やること:
メカニカルシールの文章を、最後の文のあとから書き進めてください。

抜粋した文章:
________

(58)【調査した分野】(Int.Cl.,DB名)
回転機器の軸封部ハウジングに取り付けられた筒状のシールケースと、シールケースを洞貫する当該回転機器の回転軸に固定された回転密封環と、回転密封環より軸封部ハウジング側に配してシールケースに軸線方向移動可能に保持された静止密封環と、シールケースと静止密封環との間に装填されて、静止密封環を回転密封環に押圧接触させるべく附勢するスプリング部材とを具備して、両密封環の対向端面である密封端面の相対回転摺接作用によりその相対回転摺接部分の内周側領域である機内領域とその外周側領域である機外領域とを遮蔽シールするように構成されたアウトサイド型メカニカルシールにおいて、
静止密封環の基端部分がシールケースの内周部にOリングを介して軸線方向移動可能に嵌合保持されており、静止密封環の先端面を径方向に微小幅の密封端面に構成すると共に静止密封環の先端部分の内周面を密封端面の内周縁から基端部分の内周面へと漸次縮径する截頭円錐面に形成してあり、
回転密封環の先端面を、内径を静止密封環の基端部分の内周面より大径とする密封端面に構成すると共に、回転密封環の基端部分を回転軸に固定した固定環に嵌合固定して、回転密封環の先端部分と回転軸との対向周面間に固定環で閉塞され且つ静止密封環方向に開口する円筒状の空間部を形成し、
シールケースに、静止密封環の基端面に近接して機内領域に開口するフラッシング液通路を形成してあり、
シールケースと軸封部ハウジングとの衝合部分に内方に開口する環状隙間を形成して、この環状隙間の外周側部分にシールケースと軸封部ハウジングとの間をシールする環状のガスケットを装填すると共に、フラッシング液通路を当該環状隙間の内周側部分に静止密封環の基端面に近接して開口させてあることを特徴とするアウトサイド型メカニカルシール。

________

提供データ:
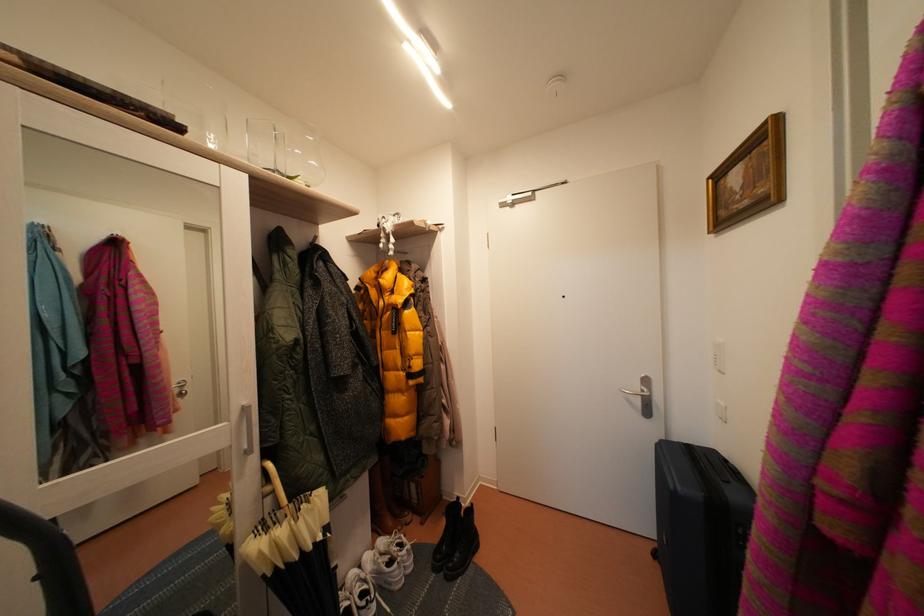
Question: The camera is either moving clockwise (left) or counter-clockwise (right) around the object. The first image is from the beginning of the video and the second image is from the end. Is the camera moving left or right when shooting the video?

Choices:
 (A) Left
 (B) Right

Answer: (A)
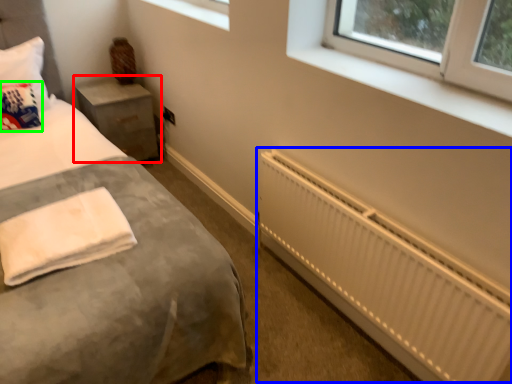
Question: Considering the real-world distances, which object is closest to nightstand (highlighted by a red box)? radiator (highlighted by a blue box) or throw pillow (highlighted by a green box).

Choices:
 (A) radiator
 (B) throw pillow

Answer: (B)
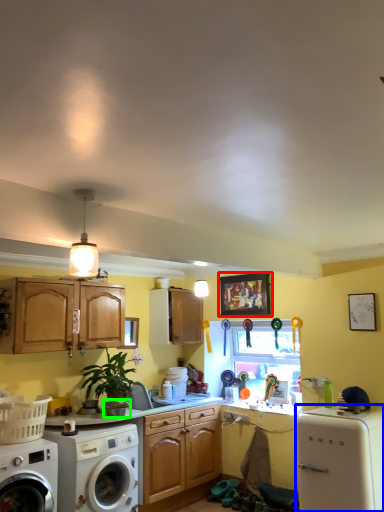
Question: Which is farther away from picture frame (highlighted by a red box)? dish washer (highlighted by a blue box) or appliance (highlighted by a green box)?

Choices:
 (A) dish washer
 (B) appliance

Answer: (B)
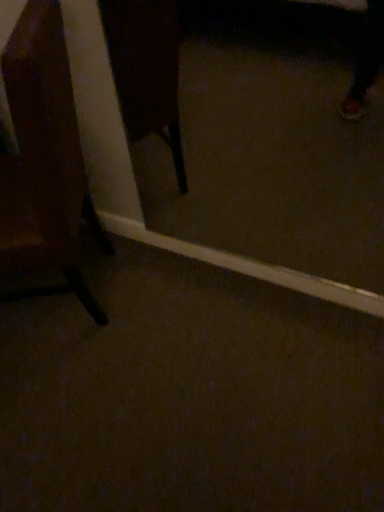
Identify the location of wooden chair at left. (44, 160).

What is the approximate height of wooden chair at left?

95.87 centimeters.

What do you see at coordinates (44, 160) in the screenshot? I see `wooden chair at left` at bounding box center [44, 160].

Image resolution: width=384 pixels, height=512 pixels. I want to click on transparent glass door at center, so click(x=270, y=153).

Describe the element at coordinates (270, 153) in the screenshot. This screenshot has width=384, height=512. I see `transparent glass door at center` at that location.

Find the location of a particular element. The height and width of the screenshot is (512, 384). wooden chair at left is located at coordinates (44, 160).

Considering the positions of objects transparent glass door at center and wooden chair at left in the image provided, who is more to the left, transparent glass door at center or wooden chair at left?

wooden chair at left is more to the left.

Is transparent glass door at center behind wooden chair at left?

That is True.

Does point (292, 236) come closer to viewer compared to point (35, 3)?

No, (292, 236) is further to viewer.

From the image's perspective, which is below, transparent glass door at center or wooden chair at left?

wooden chair at left.

From a real-world perspective, is transparent glass door at center beneath wooden chair at left?

No.

Considering the sizes of objects transparent glass door at center and wooden chair at left in the image provided, who is thinner, transparent glass door at center or wooden chair at left?

transparent glass door at center.

Which of these two, transparent glass door at center or wooden chair at left, stands shorter?

transparent glass door at center.

Which of these two, transparent glass door at center or wooden chair at left, is bigger?

With larger size is wooden chair at left.

Which is correct: transparent glass door at center is inside wooden chair at left, or outside of it?

transparent glass door at center cannot be found inside wooden chair at left.

Is transparent glass door at center touching wooden chair at left?

They are not placed beside each other.

Is transparent glass door at center facing towards wooden chair at left?

No, transparent glass door at center is not turned towards wooden chair at left.

What's the angular difference between transparent glass door at center and wooden chair at left's facing directions?

transparent glass door at center and wooden chair at left are facing 63.7 degrees away from each other.

At what (x,y) coordinates should I click in order to perform the action: click on chair that is in front of the transparent glass door at center. Please return your answer as a coordinate pair (x, y). The height and width of the screenshot is (512, 384). Looking at the image, I should click on (44, 160).

Does wooden chair at left appear on the right side of transparent glass door at center?

No.

Between wooden chair at left and transparent glass door at center, which one is positioned in front?

wooden chair at left.

Is point (43, 214) positioned before point (246, 2)?

Yes, it is in front of point (246, 2).

From the image's perspective, is wooden chair at left located above transparent glass door at center?

Actually, wooden chair at left appears below transparent glass door at center in the image.

From a real-world perspective, is wooden chair at left located higher than transparent glass door at center?

Actually, wooden chair at left is physically below transparent glass door at center in the real world.

Can you confirm if wooden chair at left is wider than transparent glass door at center?

Yes.

From the picture: Does wooden chair at left have a greater height compared to transparent glass door at center?

Yes.

Between wooden chair at left and transparent glass door at center, which one has larger size?

wooden chair at left is bigger.

Based on the photo, would you say wooden chair at left is inside or outside transparent glass door at center?

wooden chair at left exists outside the volume of transparent glass door at center.

Are wooden chair at left and transparent glass door at center located far from each other?

wooden chair at left is positioned a significant distance from transparent glass door at center.

Is wooden chair at left looking in the opposite direction of transparent glass door at center?

Yes.

Where is `glass door on the right of wooden chair at left`? glass door on the right of wooden chair at left is located at coordinates (270, 153).

The height and width of the screenshot is (512, 384). I want to click on chair to the left of transparent glass door at center, so click(x=44, y=160).

Where is `chair below the transparent glass door at center (from the image's perspective)`? The width and height of the screenshot is (384, 512). chair below the transparent glass door at center (from the image's perspective) is located at coordinates (44, 160).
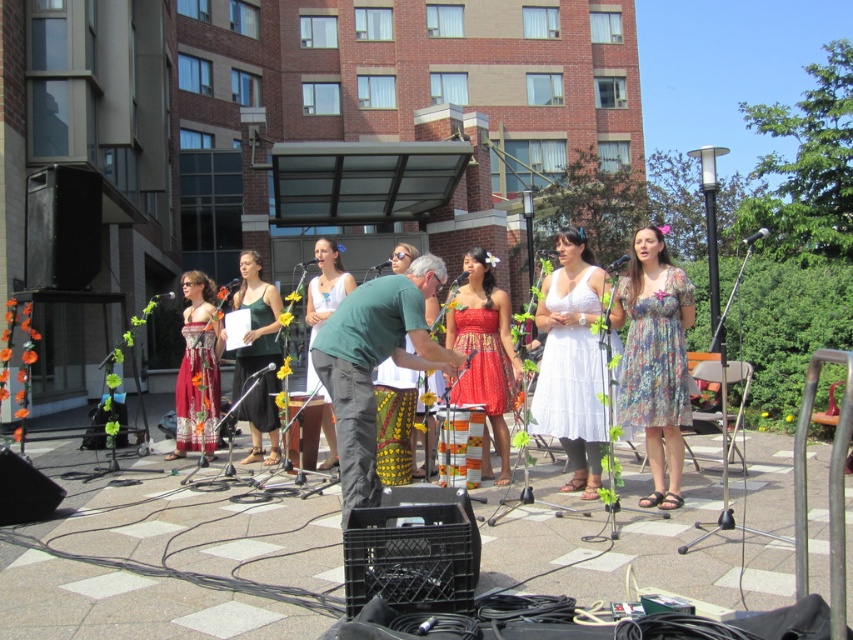
From the picture: You are a photographer at the outdoor performance area. You need to take a photo of both the white cotton dress at center and the printed cotton dress at center. Which dress should you focus on first if you want to capture them from left to right in the frame?

You should focus on the printed cotton dress at center first because the white cotton dress at center is to the right of it, so arranging them from left to right would start with the printed cotton dress at center followed by the white cotton dress at center.

You are a photographer at the event and want to capture a photo of the green cotton shirt at center without the red satin dress at center blocking it. What should you do?

Move the camera backward to position the green cotton shirt at center behind the red satin dress at center, since the red satin dress at center is in front of the green cotton shirt at center.

You are an event organizer who needs to ensure that the red printed fabric dress at center and the green cotton shirt at center are visible to the audience. Based on their positions, which one is more likely to be obscured by the other?

The red printed fabric dress at center is located below the green cotton shirt at center, so it is more likely to be obscured by the green cotton shirt at center.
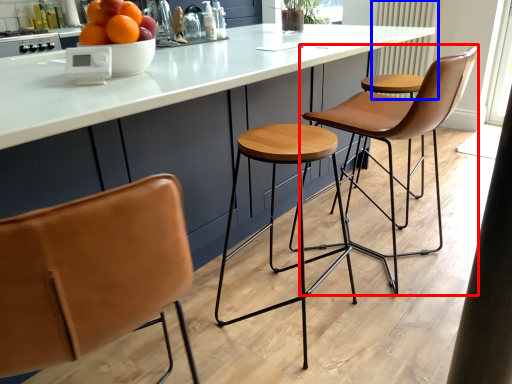
Question: Which of the following is the closest to the observer, chair (highlighted by a red box) or radiator (highlighted by a blue box)?

Choices:
 (A) chair
 (B) radiator

Answer: (A)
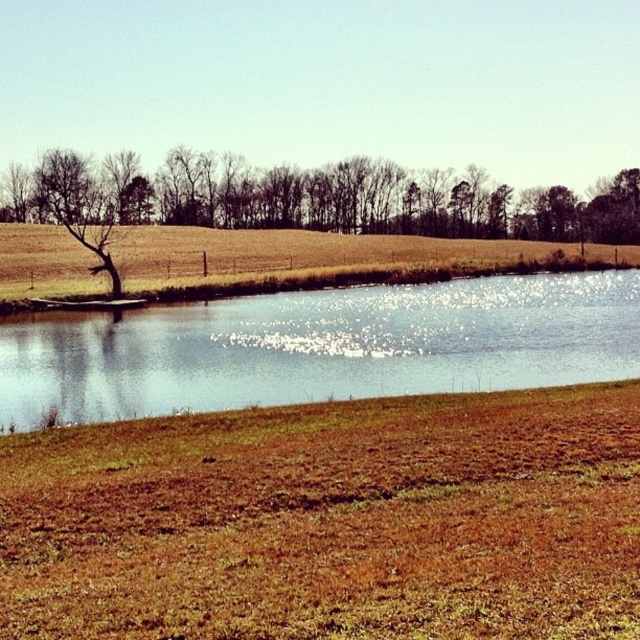
Can you confirm if blue glassy lake at center is wider than brown grassy field at center?

Incorrect, blue glassy lake at center's width does not surpass brown grassy field at center's.

Is blue glassy lake at center bigger than brown grassy field at center?

Incorrect, blue glassy lake at center is not larger than brown grassy field at center.

Where is `blue glassy lake at center`? blue glassy lake at center is located at coordinates (321, 346).

Looking at this image, who is taller, brown soil at lower center or blue glassy lake at center?

With more height is blue glassy lake at center.

You are a GUI agent. You are given a task and a screenshot of the screen. Output one action in this format:
    pyautogui.click(x=<x>, y=<y>)
    Task: Click on the brown soil at lower center
    The image size is (640, 640).
    Given the screenshot: What is the action you would take?
    click(x=330, y=522)

How much distance is there between brown soil at lower center and brown grassy field at center?

They are 82.51 meters apart.

Does brown soil at lower center have a greater width compared to brown grassy field at center?

No, brown soil at lower center is not wider than brown grassy field at center.

Is point (216, 508) behind point (291, 282)?

No, (216, 508) is in front of (291, 282).

Locate an element on the screen. This screenshot has height=640, width=640. brown soil at lower center is located at coordinates (330, 522).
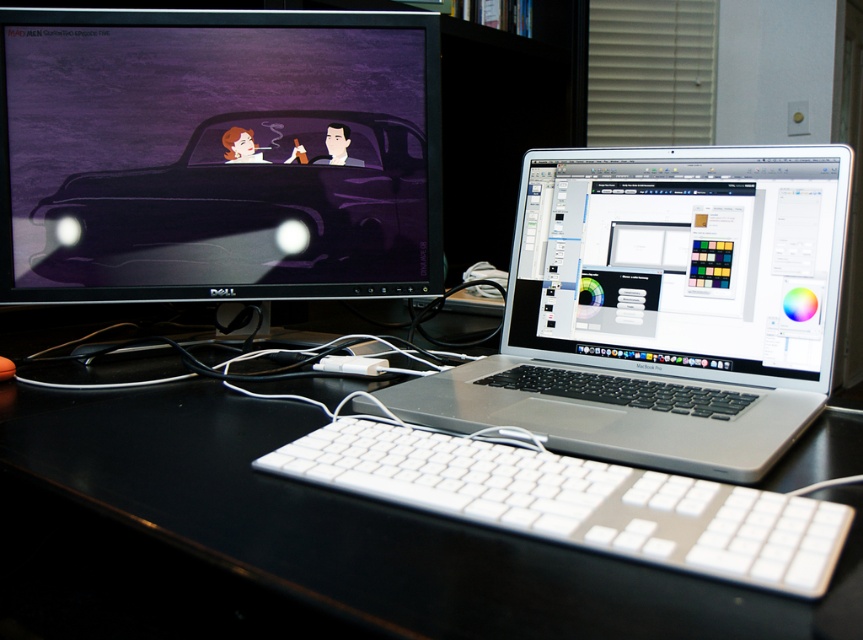
Looking at this image, does black glossy computer desk at center appear on the right side of silver metallic laptop at center?

In fact, black glossy computer desk at center is to the left of silver metallic laptop at center.

Is black glossy computer desk at center further to the viewer compared to silver metallic laptop at center?

No, it is not.

I want to click on black glossy computer desk at center, so click(306, 541).

Find the location of `black glossy computer desk at center`. black glossy computer desk at center is located at coordinates coord(306,541).

Is point (190, 465) in front of point (760, 173)?

That is True.

Find the location of a particular element. black glossy computer desk at center is located at coordinates (306, 541).

Where is `black glossy computer desk at center`? This screenshot has height=640, width=863. black glossy computer desk at center is located at coordinates coord(306,541).

Which of these two, satin silver laptop at center or white plastic keyboard at center, stands shorter?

________

回答文:
バランス径D0を静止密封環の密封端面の内外径D1,D2に対してD1≦D0≦D2となるように設定してあることを特徴とする、請求項1〜3の何れかに記載するアウトサイド型メカニカルシール。
【背景技術】
【0002】
従来のアウトサイド型メカニカルシールとして、特許文献1の
図1に開示されるように、回転機器の軸封部ハウジングに取り付けられた筒状のシールケースと、シールケースを洞貫する当該回転機器の回転軸に固定された回転密封環と、回転密封環より軸封部ハウジング側に配してシールケースに軸線方向移動可能に保持された静止密封環と、シールケースと静止密封環との間に介装されて、静止密封環を回転密封環に押圧接触させるべく附勢するスプリング部材とを具備して、両密封環の対向端面である密封端面の相対回転摺接作用によりその相対回転摺接部分の内周側領域である機内領域(被密封流体領域)とその外周側領域である機外領域(大気領域)とを遮蔽シールするように構成されたもの(以下「従来シール」という)が公知である。
【0003】
ところで、密封端面の相対回転摺接作用によりシール機能を発揮するメカニカルシールにあっては、機内領域の流体(被密封流体)がスラリ液である場合、密封端面の相対回転摺接部分に凝固成分等のスラリ成分が凝固、析出して良好なメカニカルシール機能を発揮できなくなる虞れがあるため、被密封流体領域における当該相対回転摺接部分の近傍に清水等のフラッシング液を注入して当該相対回転摺接部分を洗浄、冷却するようにしておくことが好ましい。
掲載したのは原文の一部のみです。